Expecting mothers are typically offered ultrasound techniques to help monitor the growth and overall health of their baby. For instance, ultrasounds may be able to identify if the baby is suffering from some sort of physical deformity, such as an underdeveloped brain or improper functioning of the heart.
It may also be used to help determine the baby’s position, which would in turn impact the delivery method. At the end of the day, an ultrasound is designed to help protect both baby and mother.
But many expecting mothers may wonder if ultrasounds are safe for themselves and for their unborn babies.
Can Ultrasounds Negatively Affect the Baby?
A certain amount of heat is generated during a high resolution ultrasound, which is then absorbed by the belly that’s being scanned. For pregnancy-related ultrasounds, very little heat is generated, which means ultrasounds are very safe for both mother and baby.
The type of routine scanning that’s used to get 2-D images of the baby uses low-intensity ultrasound that’s spread out over a large surface area. In addition, any movement from the baby and the fluid that he’s in helps to disperse any heat.

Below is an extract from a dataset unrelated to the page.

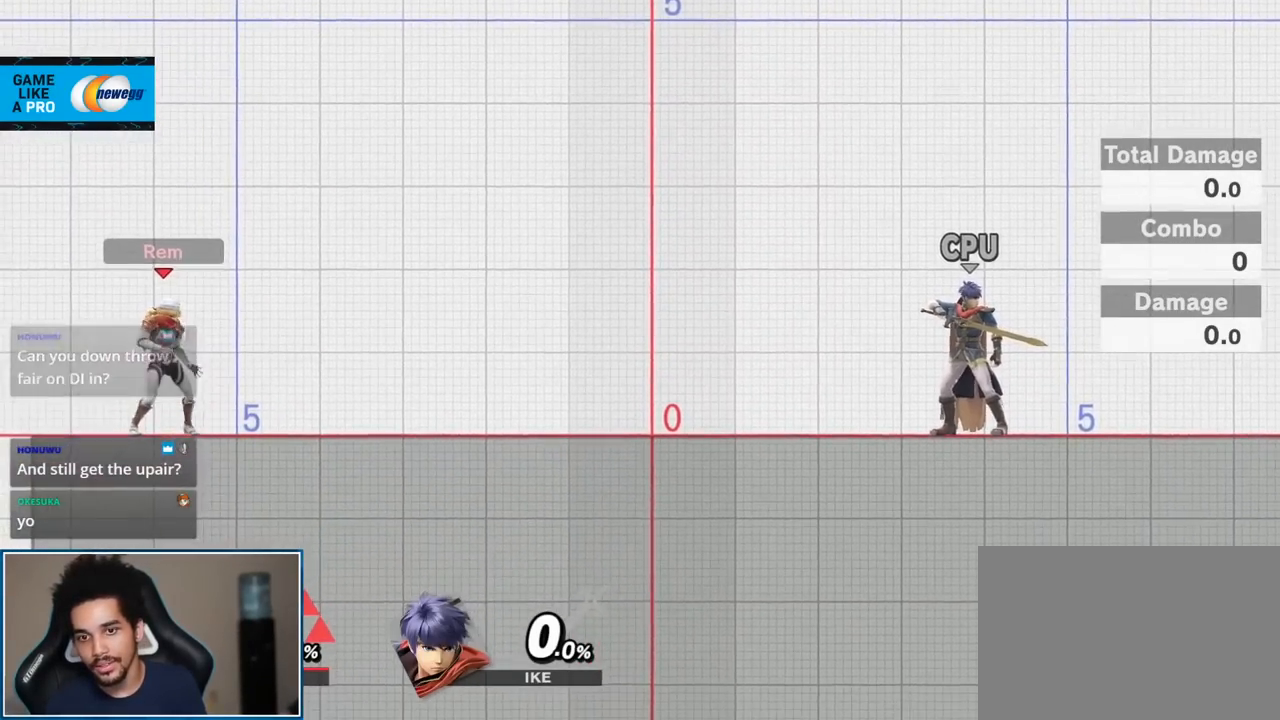
{"buttons": [], "left_stick": "center", "right_stick": "center", "events": [[100, "left_stick", "up-right"], [267, "left_stick", "center"]]}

A vaginal ultrasound might emit a bit more heat a little faster compared to scans through the tummy since the vaginal probe is warmed up by the mother’s body. However, the probe would need to be left inside the body for a long time for there to be any real danger from an increase in temperature.
Sonographers Know How Much Heat is Being Produced
Ultrasound machines are very sophisticated and can control the amount of heat that is being generated. These machines have a thermal index that is displayed on the screen, giving the sonographer a rough guide as to how much heat might be generated after prolonged exposure.
Most ultrasounds feature a very low thermal index and may be used with no time limit.
Ultrasounds Should Only Be Performed by Professionals
Ultrasounds that expecting mothers receive are only performed by those who have been fully trained with this type of practice. Educated staff are highly knowledgeable about how to perform ultrasounds safely, and are trained in using low levels of ultrasound as necessary.
Most physicians agree that it’s highly unlikely that ultrasounds are harmful, and that the pros of ultrasounds in keeping tabs on pregnancies far outweigh any possible risks.